In this tutorial, I'm going to setup a data environment with Amazon EMR, Apache Spark, and Jupyter Notebook. Apache Spark has gotten extremely popular for big data processing and machine learning and EMR makes it incredibly simple to provision a Spark Cluster in minutes! At Mozilla we frequently spin up Spark clusters to perform data analysis and we have a repository for scripts for provisioning our clusters. The scripts contained in my repository extract the functionality that is specific to creating a simple Spark cluster and installing Jupyter Notebook on the main node of the cluster.
The major assumption that I make in the following tutorial is that your AWS_ACCESS_KEY_ID and AWS_SECRET_ACCESS_KEY are accessible to awscli
. This can be solved by placing the following environmental variables in the environment file of your respective shell. There might be other solutions to this problem, but I personally use this solution.
export AWS_ACCESS_KEY_ID=...
export AWS_SECRET_ACCESS_KEY=...
In order to access the cluster via the command line later, you need to generate a Key Pair to ssh into the main node. I haven't been able to figure out a way in which to create a key pair using the awscli
and have it work with the remainder of the script. Thus, I recommend setting up a Key Pair using the EC2 User Guide. Make sure to place the private key in this directory in order to run the script.

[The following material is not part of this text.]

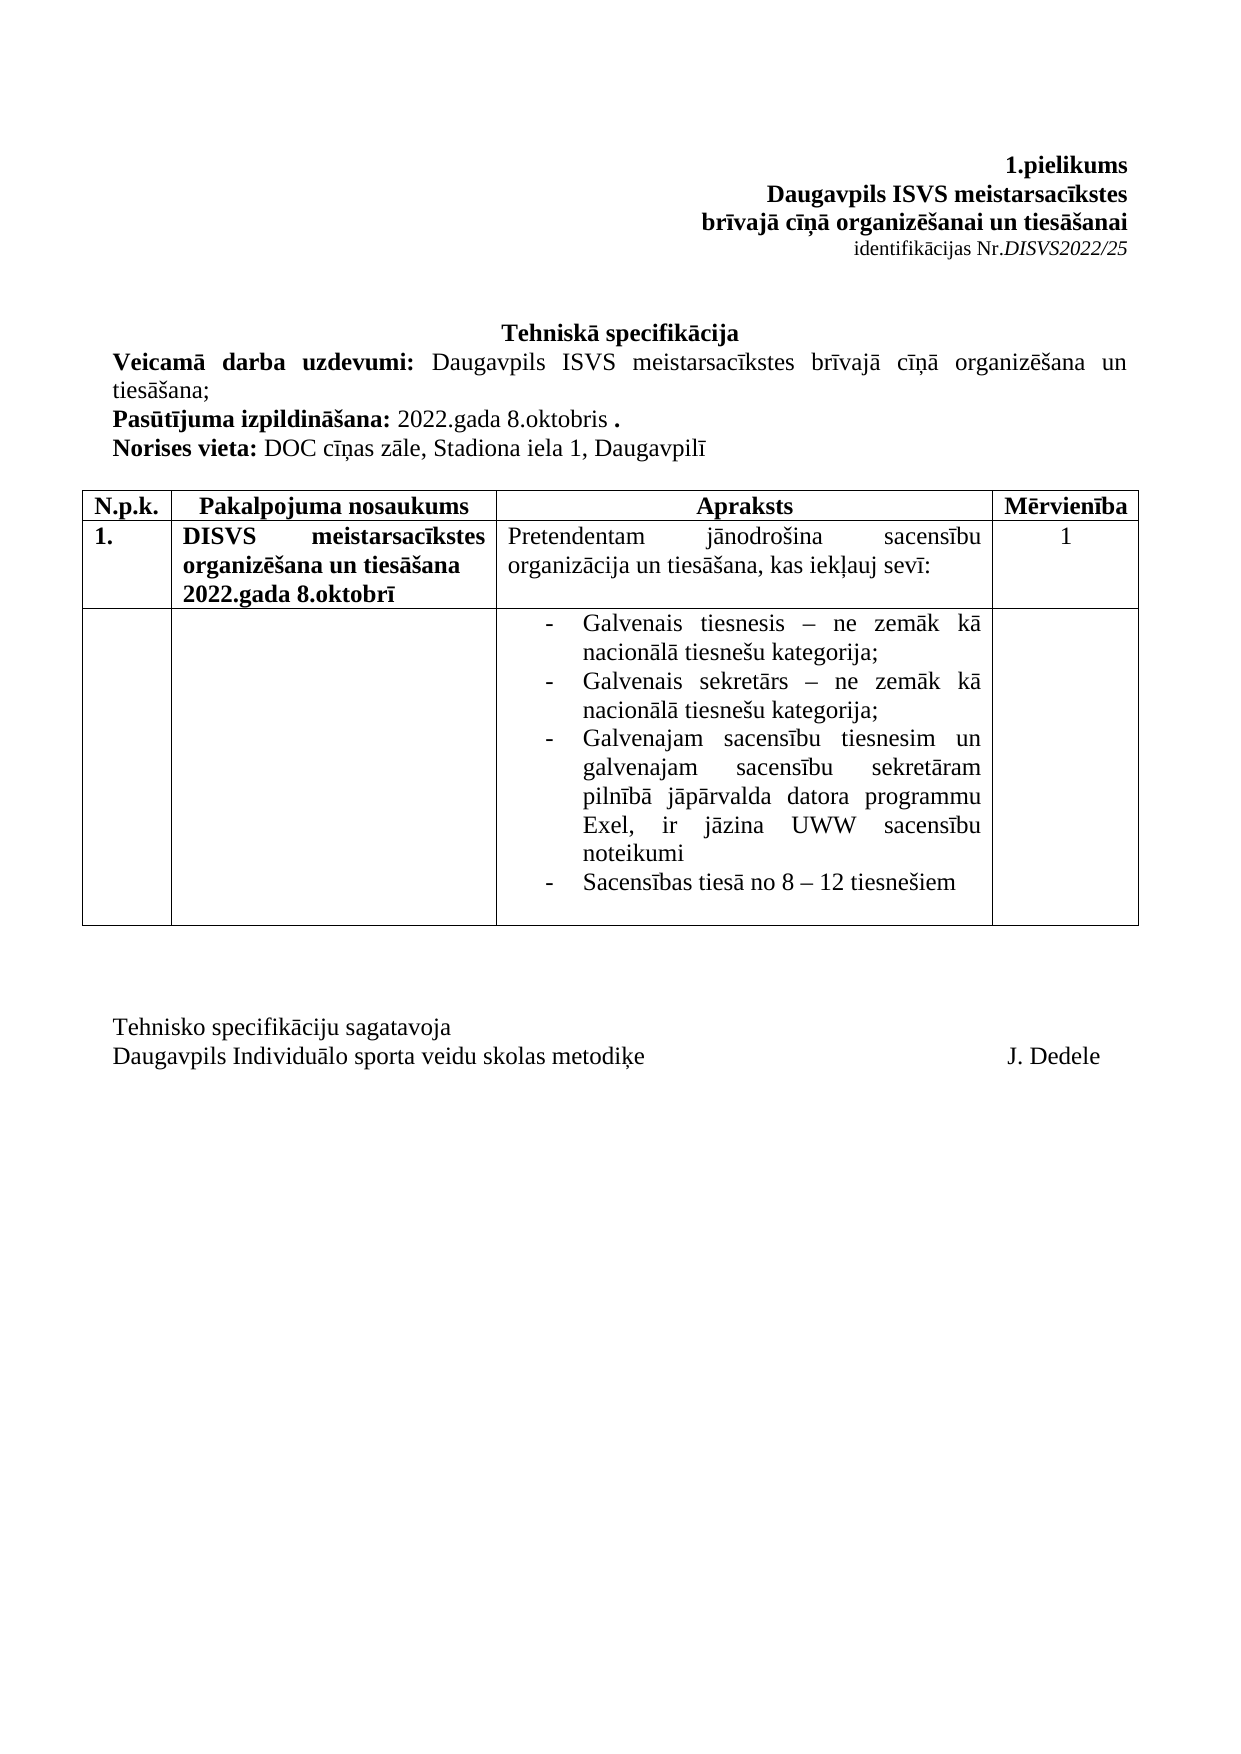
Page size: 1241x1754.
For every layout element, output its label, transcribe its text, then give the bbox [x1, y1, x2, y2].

The following two variables need to be altered based on your use case. They are found in install-jupyter-notebook
and script.sh
.
# bucket should be created and used on s3
SPARK_BUCKET="bucket-to-create-on-s3"
# name of the key pair ex: MyKeyPair
SPARK_KEY_PAIR="key-pair-created-in-first-step"
jupyter_notebook_config.py
is used to configure Jupyter Notebook on the main node. As an example, this file can be altered to set a password for access to notebooks. Below is the code for this example.
from notebook.auth import passwd
# get a hashed password
passwd('password')
After following the above steps, you can run the script to provision the cluster using bash script.sh
. Each command can also be run separately in your shell if that is preferred.
In order to forward the notebook server and access Jupyter, we invoke the command below. Make sure that the private key being used has the proper permissions before running the command (if you followed the AWS guide it should)!
ssh -L 8888:localhost:8888 hadoop@ec2-**-***-***-*.us-west-1.compute.amazonaws.com -i <key pair>.pem
Now we can open localhost:8888 in a web browser and access our Spark context as if it was running locally on our computer.
- break
script.sh
file into a user configurable file and a template file - allow parameters?